Apesar de a votação na Comissão de Finanças e Tributação não tratar diretamente do mérito da proposta, mas da adequação financeira e orçamentária, a discussão entre os membros do colegiado ficou concentrada em torno da possibilidade ou não do aborto nos casos de estupro.
— O que estamos votando aqui não é o mérito, mas a adequação financeira. Mas também estamos tratando do direito de uma mãe que não queira abortar, mesmo sendo vítima de estupro, de ter o direito a um mínimo de subsistência. Quem é a favor do aborto vota contra o meu parecer, quem é contra o aborto vota a favor. Essa é uma decisão política — disse o relator da proposta na comissão, deputado Eduardo Cunha (PMDB-RJ), líder do partido na Casa.
Polêmica
Os deputados do PT na comissão chamaram a iniciativa de “bolsa estupro” e disseram que a proposta fere a Lei de Responsabilidade Fiscal, ao não prever o impacto financeiro. Eles ainda discordaram do mérito, sob argumento de que a proposta representa diminuição dos direitos das mulheres.
— O projeto cria despesas sem nenhum tipo de previsão, nem impacto orçamentário. E, no mérito, é um retrocesso na legislação dos direitos das mulheres. É uma dupla violência, pois obriga a mulher a manter contato com o estuprador, mesmo que de forma indireta. O Estado está dizendo: estou pagando pelo seu silêncio e pelo sofrimento — criticou a deputada Erika Kokay (PT-DF).

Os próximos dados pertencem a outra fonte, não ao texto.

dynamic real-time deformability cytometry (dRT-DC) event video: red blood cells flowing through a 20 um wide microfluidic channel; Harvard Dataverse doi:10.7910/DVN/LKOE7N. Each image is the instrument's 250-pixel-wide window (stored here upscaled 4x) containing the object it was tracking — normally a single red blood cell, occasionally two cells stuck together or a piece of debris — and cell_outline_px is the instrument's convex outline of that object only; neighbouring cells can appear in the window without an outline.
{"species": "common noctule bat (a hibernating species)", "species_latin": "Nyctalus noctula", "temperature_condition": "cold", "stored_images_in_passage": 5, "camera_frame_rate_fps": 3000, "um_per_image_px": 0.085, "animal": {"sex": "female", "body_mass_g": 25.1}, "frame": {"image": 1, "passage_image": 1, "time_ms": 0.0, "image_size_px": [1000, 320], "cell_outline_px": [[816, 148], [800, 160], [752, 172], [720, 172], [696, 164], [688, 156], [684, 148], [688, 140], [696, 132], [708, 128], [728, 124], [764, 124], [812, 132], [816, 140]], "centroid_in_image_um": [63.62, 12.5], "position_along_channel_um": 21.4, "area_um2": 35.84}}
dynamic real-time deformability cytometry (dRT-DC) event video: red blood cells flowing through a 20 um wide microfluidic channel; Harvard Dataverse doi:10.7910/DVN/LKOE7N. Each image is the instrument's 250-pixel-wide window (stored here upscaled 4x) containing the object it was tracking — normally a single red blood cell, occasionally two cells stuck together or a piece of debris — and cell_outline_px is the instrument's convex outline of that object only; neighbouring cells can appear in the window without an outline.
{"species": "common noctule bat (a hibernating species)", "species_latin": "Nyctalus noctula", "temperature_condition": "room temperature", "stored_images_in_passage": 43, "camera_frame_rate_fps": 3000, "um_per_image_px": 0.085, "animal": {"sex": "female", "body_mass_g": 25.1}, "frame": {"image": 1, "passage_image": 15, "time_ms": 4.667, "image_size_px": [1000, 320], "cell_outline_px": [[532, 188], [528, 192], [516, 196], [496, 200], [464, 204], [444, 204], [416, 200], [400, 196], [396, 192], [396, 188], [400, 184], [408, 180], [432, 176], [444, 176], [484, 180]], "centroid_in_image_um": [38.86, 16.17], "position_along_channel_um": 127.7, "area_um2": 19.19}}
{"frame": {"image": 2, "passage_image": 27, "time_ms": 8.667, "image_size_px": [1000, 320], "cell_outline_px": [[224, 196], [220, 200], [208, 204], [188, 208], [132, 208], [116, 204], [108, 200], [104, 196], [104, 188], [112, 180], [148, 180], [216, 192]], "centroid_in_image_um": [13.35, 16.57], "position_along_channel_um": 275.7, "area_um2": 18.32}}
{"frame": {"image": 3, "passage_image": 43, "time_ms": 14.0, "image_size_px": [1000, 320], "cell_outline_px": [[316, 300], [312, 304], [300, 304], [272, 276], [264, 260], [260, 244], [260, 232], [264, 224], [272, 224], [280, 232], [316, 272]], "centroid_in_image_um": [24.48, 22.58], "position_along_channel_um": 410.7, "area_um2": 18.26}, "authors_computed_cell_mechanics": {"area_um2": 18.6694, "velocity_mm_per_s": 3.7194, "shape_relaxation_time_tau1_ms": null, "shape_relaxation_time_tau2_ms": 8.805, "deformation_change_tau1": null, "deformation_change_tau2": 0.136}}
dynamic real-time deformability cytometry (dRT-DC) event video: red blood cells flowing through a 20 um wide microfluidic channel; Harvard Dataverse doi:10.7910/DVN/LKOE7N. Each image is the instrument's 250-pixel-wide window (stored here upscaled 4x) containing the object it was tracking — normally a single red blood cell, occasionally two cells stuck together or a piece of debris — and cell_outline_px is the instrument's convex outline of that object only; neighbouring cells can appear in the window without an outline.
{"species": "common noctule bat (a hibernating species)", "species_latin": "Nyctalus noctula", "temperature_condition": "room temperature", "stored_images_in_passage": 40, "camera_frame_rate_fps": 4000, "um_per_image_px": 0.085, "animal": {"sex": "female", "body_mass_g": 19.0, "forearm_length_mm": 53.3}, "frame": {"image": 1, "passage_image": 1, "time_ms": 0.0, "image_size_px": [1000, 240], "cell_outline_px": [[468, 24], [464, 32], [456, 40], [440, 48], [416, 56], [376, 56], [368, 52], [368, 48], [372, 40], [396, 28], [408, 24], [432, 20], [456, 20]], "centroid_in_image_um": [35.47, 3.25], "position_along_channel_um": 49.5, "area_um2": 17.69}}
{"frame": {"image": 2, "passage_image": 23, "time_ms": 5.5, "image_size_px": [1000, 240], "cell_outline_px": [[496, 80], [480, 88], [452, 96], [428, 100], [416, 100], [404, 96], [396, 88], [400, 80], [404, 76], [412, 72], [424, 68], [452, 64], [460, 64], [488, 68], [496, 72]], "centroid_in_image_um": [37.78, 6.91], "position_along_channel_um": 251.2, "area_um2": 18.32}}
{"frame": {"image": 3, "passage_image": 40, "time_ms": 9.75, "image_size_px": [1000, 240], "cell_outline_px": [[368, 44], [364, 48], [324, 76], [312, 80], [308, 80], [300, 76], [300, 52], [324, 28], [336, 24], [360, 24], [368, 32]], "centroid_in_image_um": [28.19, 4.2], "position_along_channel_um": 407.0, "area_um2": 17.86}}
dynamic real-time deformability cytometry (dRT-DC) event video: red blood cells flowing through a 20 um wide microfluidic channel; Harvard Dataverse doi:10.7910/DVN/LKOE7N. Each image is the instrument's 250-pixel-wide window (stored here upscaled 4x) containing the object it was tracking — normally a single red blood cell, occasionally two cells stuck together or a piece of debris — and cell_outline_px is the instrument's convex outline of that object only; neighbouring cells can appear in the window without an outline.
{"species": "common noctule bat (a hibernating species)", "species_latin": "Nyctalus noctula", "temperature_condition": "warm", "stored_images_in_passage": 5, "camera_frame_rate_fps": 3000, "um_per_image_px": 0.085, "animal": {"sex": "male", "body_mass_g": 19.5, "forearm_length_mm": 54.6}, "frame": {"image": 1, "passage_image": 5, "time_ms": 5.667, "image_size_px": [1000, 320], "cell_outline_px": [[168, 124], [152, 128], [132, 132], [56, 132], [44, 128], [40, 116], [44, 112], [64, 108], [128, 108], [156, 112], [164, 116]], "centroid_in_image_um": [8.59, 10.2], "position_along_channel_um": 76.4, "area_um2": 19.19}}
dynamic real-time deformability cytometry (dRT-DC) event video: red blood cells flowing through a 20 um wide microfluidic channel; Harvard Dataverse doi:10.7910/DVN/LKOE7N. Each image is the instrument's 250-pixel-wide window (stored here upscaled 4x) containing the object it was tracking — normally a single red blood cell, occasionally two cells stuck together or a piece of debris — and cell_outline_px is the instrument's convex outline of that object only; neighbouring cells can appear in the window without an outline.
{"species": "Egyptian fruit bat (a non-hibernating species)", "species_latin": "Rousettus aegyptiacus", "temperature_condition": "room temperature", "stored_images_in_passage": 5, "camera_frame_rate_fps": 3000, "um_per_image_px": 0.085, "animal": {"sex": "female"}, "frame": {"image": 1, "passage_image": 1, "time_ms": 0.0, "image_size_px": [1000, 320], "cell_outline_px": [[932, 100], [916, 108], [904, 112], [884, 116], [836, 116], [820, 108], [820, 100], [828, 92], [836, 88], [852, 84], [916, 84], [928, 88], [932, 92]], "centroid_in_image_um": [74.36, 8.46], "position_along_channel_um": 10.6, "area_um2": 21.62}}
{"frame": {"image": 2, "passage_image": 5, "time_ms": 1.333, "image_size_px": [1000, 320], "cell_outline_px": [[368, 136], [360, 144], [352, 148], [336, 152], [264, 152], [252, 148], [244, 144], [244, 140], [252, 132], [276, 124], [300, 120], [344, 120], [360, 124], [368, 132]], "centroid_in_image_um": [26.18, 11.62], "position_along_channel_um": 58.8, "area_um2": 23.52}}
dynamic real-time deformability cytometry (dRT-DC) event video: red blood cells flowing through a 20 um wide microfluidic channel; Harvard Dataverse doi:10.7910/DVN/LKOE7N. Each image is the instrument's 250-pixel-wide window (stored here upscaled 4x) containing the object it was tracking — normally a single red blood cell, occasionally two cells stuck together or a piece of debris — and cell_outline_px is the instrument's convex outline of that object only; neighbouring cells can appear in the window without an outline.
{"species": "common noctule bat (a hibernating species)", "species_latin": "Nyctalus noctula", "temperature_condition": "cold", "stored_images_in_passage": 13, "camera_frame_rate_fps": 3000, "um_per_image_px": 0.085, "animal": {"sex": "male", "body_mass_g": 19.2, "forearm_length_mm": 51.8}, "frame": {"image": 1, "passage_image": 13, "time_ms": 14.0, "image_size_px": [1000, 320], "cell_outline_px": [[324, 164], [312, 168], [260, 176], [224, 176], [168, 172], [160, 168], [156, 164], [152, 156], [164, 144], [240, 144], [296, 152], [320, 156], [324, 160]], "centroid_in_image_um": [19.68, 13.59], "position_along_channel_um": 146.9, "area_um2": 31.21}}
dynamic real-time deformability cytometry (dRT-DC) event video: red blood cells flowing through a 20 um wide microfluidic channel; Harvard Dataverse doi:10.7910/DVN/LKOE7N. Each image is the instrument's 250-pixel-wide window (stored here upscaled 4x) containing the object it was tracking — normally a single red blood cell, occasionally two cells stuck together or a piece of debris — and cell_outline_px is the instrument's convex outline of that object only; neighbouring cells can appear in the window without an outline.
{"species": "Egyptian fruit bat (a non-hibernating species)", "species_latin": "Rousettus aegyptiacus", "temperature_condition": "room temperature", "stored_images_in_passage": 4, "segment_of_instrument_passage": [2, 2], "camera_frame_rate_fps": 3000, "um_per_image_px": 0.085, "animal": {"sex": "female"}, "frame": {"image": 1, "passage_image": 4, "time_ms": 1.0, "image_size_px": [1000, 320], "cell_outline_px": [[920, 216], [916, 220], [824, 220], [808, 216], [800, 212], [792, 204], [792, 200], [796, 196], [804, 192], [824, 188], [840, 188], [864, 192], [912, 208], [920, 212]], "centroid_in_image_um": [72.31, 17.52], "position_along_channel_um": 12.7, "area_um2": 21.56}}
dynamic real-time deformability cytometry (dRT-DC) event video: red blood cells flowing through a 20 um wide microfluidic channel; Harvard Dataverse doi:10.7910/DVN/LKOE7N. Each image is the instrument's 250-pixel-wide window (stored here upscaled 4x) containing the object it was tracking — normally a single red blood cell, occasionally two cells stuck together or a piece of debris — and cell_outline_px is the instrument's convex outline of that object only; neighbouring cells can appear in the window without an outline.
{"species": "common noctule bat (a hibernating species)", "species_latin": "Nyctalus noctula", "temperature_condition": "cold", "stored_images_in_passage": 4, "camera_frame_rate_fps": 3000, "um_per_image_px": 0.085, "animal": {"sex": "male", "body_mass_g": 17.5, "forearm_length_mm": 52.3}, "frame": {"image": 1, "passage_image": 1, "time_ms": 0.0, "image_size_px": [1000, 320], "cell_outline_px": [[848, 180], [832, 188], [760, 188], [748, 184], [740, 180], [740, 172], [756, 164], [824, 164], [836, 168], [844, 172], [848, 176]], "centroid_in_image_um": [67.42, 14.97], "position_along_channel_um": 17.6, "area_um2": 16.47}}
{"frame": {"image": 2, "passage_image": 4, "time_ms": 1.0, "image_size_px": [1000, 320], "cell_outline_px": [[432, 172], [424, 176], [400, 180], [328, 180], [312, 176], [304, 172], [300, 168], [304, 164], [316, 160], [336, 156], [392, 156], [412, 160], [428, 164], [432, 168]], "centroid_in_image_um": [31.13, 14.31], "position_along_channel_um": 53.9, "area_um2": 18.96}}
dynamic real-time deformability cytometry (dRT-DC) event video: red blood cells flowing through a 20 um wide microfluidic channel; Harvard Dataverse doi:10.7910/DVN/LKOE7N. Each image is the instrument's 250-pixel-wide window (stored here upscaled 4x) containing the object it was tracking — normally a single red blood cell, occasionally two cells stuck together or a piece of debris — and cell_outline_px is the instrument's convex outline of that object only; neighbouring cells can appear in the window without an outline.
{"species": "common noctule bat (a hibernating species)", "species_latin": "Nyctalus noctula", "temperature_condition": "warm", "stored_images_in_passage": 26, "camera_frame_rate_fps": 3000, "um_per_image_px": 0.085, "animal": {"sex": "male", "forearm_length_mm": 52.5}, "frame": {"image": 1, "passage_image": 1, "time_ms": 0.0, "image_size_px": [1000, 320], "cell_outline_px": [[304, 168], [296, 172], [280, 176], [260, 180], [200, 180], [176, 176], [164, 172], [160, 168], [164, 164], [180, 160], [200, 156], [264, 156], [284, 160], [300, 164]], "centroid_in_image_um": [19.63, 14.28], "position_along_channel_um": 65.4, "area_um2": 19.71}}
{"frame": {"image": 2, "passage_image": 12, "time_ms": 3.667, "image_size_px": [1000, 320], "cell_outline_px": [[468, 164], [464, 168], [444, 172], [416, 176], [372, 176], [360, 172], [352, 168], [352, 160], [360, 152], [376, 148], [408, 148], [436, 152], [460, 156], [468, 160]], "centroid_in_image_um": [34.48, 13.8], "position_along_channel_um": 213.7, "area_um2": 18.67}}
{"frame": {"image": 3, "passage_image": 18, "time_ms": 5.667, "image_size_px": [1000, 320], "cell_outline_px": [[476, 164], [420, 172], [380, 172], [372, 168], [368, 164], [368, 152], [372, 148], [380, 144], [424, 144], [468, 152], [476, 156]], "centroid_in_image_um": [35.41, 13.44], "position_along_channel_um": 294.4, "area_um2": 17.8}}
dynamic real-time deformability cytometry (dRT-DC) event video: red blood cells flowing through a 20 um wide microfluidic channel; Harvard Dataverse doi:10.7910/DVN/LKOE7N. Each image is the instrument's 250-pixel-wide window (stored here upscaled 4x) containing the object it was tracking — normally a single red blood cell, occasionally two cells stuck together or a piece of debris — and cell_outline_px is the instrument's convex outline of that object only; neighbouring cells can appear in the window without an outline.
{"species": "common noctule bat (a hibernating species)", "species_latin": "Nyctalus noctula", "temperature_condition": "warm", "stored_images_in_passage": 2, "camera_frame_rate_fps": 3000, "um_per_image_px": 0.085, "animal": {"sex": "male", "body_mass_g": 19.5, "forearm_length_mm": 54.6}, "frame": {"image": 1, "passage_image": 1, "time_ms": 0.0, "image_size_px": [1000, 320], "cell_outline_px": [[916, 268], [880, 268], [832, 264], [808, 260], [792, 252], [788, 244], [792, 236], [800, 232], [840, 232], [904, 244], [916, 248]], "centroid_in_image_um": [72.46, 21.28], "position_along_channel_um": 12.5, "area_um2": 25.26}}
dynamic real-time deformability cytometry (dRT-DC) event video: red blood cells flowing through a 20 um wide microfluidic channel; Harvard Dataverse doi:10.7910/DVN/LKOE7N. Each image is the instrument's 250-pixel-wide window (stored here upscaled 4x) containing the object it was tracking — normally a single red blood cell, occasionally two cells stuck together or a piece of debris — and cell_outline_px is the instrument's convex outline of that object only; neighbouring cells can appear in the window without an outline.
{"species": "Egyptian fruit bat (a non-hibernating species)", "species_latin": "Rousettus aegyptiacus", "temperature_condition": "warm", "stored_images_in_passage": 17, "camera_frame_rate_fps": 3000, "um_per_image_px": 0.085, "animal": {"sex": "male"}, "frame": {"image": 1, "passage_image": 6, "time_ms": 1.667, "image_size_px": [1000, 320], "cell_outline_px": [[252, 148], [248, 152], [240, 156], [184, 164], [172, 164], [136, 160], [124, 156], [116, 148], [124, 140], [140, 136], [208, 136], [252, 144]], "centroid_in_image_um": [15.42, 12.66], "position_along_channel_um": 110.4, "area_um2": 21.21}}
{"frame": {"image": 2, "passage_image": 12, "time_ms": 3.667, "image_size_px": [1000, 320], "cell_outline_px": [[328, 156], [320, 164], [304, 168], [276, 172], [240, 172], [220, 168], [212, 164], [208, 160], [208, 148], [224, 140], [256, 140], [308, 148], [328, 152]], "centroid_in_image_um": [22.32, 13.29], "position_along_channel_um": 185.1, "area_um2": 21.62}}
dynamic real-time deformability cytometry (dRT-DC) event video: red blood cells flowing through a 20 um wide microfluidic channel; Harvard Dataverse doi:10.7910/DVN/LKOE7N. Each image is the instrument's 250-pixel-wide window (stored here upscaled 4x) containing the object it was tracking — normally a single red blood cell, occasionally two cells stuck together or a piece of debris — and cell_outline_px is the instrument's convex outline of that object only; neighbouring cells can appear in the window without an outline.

O deputado Cláudio Puty (PT-PA) disse que a proposta abre brecha para a possibilidade de se criminalizar o aborto, inclusive, nos casos de estupro.
— Essa proposta coloca em primeiro lugar o direito do estuprador, em segundo lugar o direito do feto e, em terceiro lugar, o direito da mulher que foi vítima de uma violência — pontuou o petista.
O Artigo 12 do projeto estabelece que é vedado ao Estado e aos particulares causar qualquer dano ao nascituro em razão de um ato delituoso cometido por algum dos genitores. Também prevê que, se for identificado o genitor, ele será obrigado a pagar pensão alimentícia. Caso isso não ocorra, nem a mãe tenha condições financeiras para sustentar a criança, caberá ao Estado o pagamento.
De acordo com a proposta, aquele que causar, culposamente, morte ao nascituro, poderá ser condenado a pena de um a três anos de prisão. A pena será aumentada de um terço se o crime resultar da inobservância de regras técnicas de profissão ou omissão de socorro.
O projeto também proíbe o congelamento, a manipulação ou o uso do nascituro como experimento, com pena de um a três ano de prisão, mais o pagamento de multa. Também poderá ser preso pelo período de um a seis meses aquele que referir-se ao nascituro com palavras ou expressões depreciativas.